Italy: Draghi’s new government expected to deliver EU investment plans but no strong reforms in sight
Former president of the European Central Bank Mario Draghi was sworn in as Italy’s new prime minister on 13 February. Draghi managed to form a national unity government whose main task will be to marshal a recovery from the Covid-19 crisis, which has severely hit the Mediterranean country. The new government will have to draw up investment plans necessary to receive almost EUR 210 billion from the so-called Next Generation EU recovery program, which Draghi has already said will be spent on digitalization, green technologies, healthcare, research and development, and education and training. Moreover, Draghi announced he will deliver a series of reforms which, together with the EU funds, will help to kickstart the economic recovery, increase growth potential and therefore also strengthen longer-term sustainability of the country’s mountainous stock of public debt. That said, the likelihood of implementing these controversial, albeit much-needed, reforms seems quite low given the government’s heterogeneous political backing.

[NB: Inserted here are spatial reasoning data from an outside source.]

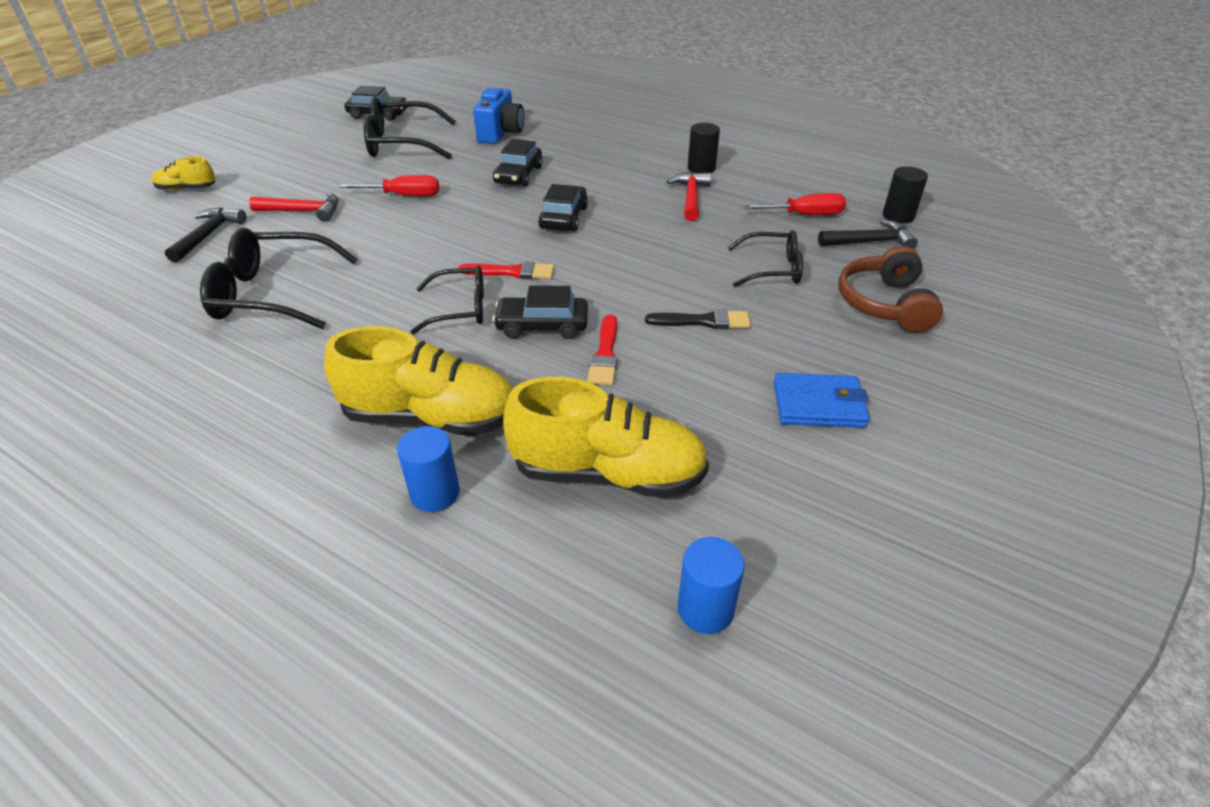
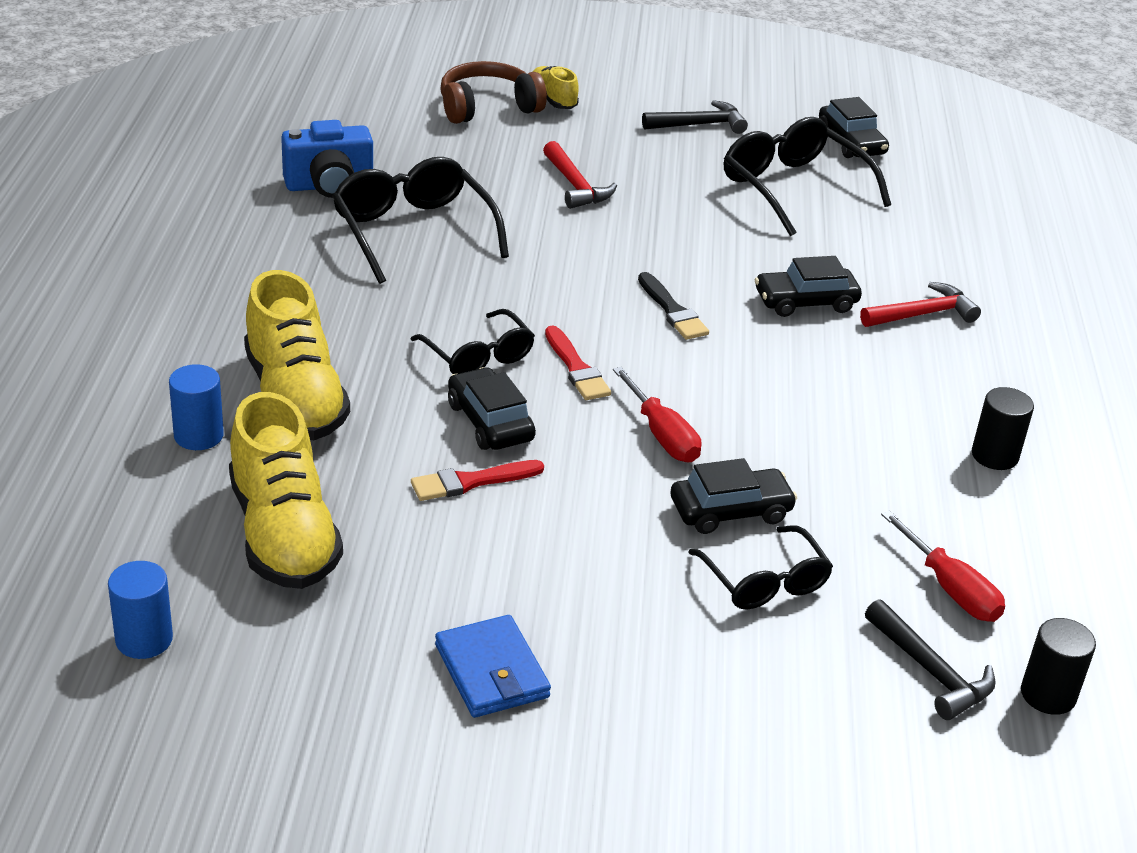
camera: 60 degrees right, 5 degrees down
black hammer [165,207,246,263] -> black hammer moved to [642,100,748,134]
red screwdriver [340,175,439,196] -> red screwdriver moved to [613,367,701,462]
blue camera [473,88,524,144] -> blue camera moved to [281,120,373,198]
black car [538,184,588,232] -> black car moved to [671,458,797,534]
black brush [645,309,751,329] -> black brush moved to [638,272,709,340]
red hammer [667,172,711,221] -> red hammer moved to [860,282,981,327]
brown headphones [838,246,943,333] -> brown headphones moved to [440,61,547,124]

Although Draghi can count on the support of a large coalition, its assorted nature could make governability bumpy in the longer term. He managed to secure the backing of all the coalition parties which had supported the previous government: the social-democratic Democratic Party; former prime minister Matteo Renzi’s center to center-left Italia Viva; the left-wing Free and Equal party; and the formerly anti-establishment, now left-wing populist, 5-Star Movement. Moreover, he managed to bring on board former prime minister Silvio Berlusconi’s center-right Forza Italia party and the right-wing Lega party, while the right-wing Brothers of Italy party was the only one that decided not to support the new government.

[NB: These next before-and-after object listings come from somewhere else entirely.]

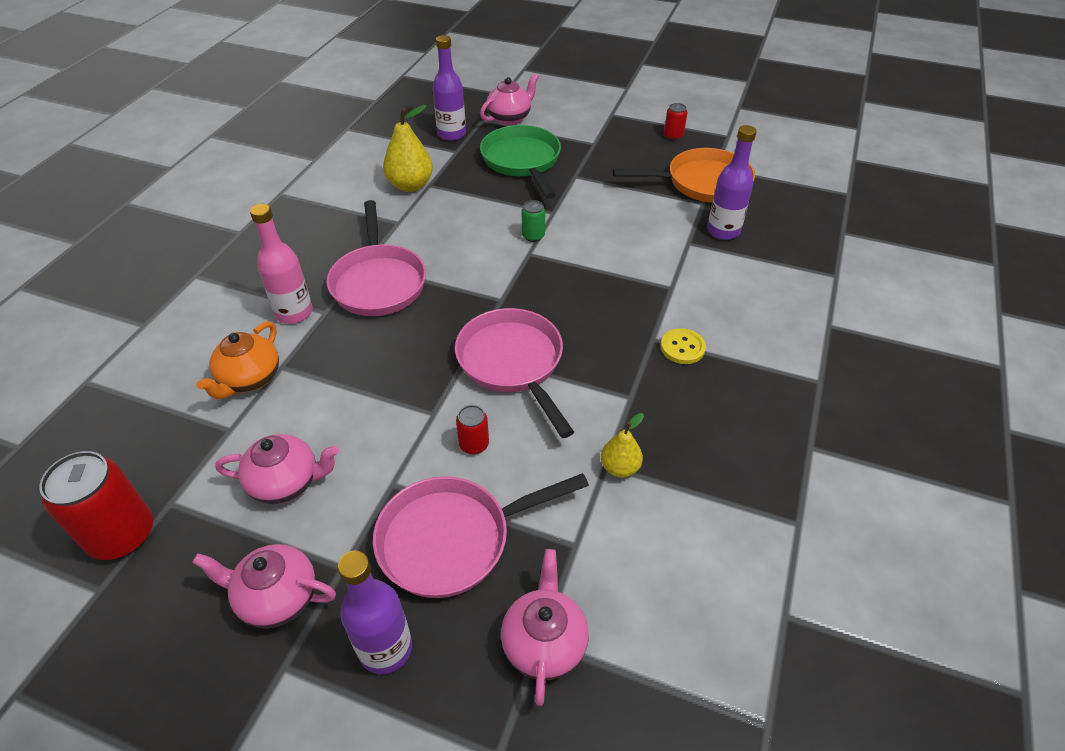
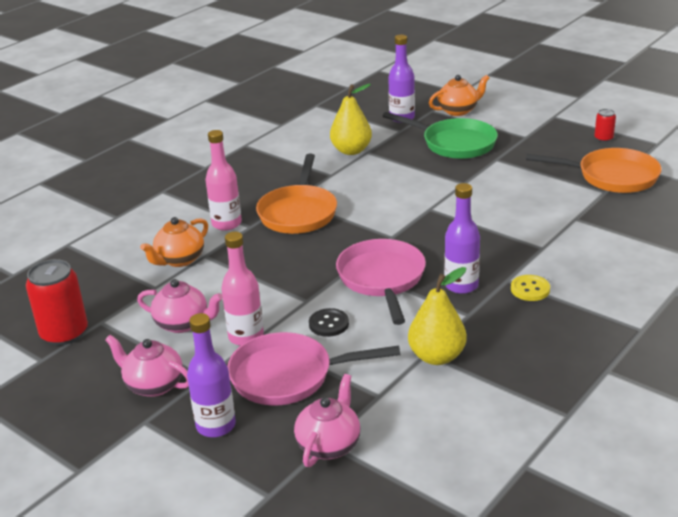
camera: 20 degrees right, 15 degrees down
pink pan [327,200,426,316] -> orange pan [256,154,337,234]
red can [456,405,489,454] -> black button [309,308,349,337]
pink teapot [480,73,539,125] -> orange teapot [429,75,489,116]
green pan [480,125,561,199] -> green pan turned 120 degrees clockwise [383,112,498,159]
green can [522,200,545,242] -> none
yellow pear [601,413,644,477] -> yellow pear [408,267,467,365], size x1.69
purple bottle [707,125,757,240] -> purple bottle moved to [444,183,480,294]
none -> pink bottle [221,232,264,346]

The new cabinet is formed of 25 members, including Draghi, 15 of whom belong to the parties supporting the government, while the rest are non-politicians. In particular, Daniele Franco, former director-general of the Bank of Italy, was appointed as finance minister; former Vodafone chief executive Vittorio Colao was named as the new innovation and technology minister; and the all-important, newly created Ministry for Ecological Transition (which will have to handle a sizable portion of the EU funds) was entrusted to the hands of Roberto Cingolani, former head of the Italian Institute of Technology. As well as handling EU funds, Draghi announced the cabinet will focus on reforming and streamlining the country’s cumbersome legal, public administration and tax systems.
Commenting on the likely duration of the newly formed government, Paolo Pizzoli, senior economist at ING, stated:
“The heterogeneous nature of the new government coalition might solicit ideologic calls on past flagship themes when divisive dossiers such as justice or migrants will eventually be tackled. However, overall, we believe that the overarching need to act quickly, both on the vaccination and on the RRF fronts, will in principle limit the scope for sterile wars of position among the different souls of the majority. It will not necessarily be easy sailing, but we expect that some form of auto-containment of dissent will eventually prevail, limiting the scope for the risk of another government crisis to become uncontrollable and an inevitable snap election the only possibility left.”
Meanwhile, Nicola Nobile, lead economist at Oxford Economics, struck a more pessimistic tone:
“We doubt that Draghi’s approach to managing the pandemic will differ substantially from the previous administration. Draghi’s real advantage as former President of the European Central Bank is his relationship with his EU peers. This could help the government to make headway on Italy’s plans for executing the EU recovery fund. Moreover, he could pave the way for other reforms that would help Italy to escape the stagnation that has stalked the economy for years. However, we doubt a Draghi government would last beyond the crisis period.”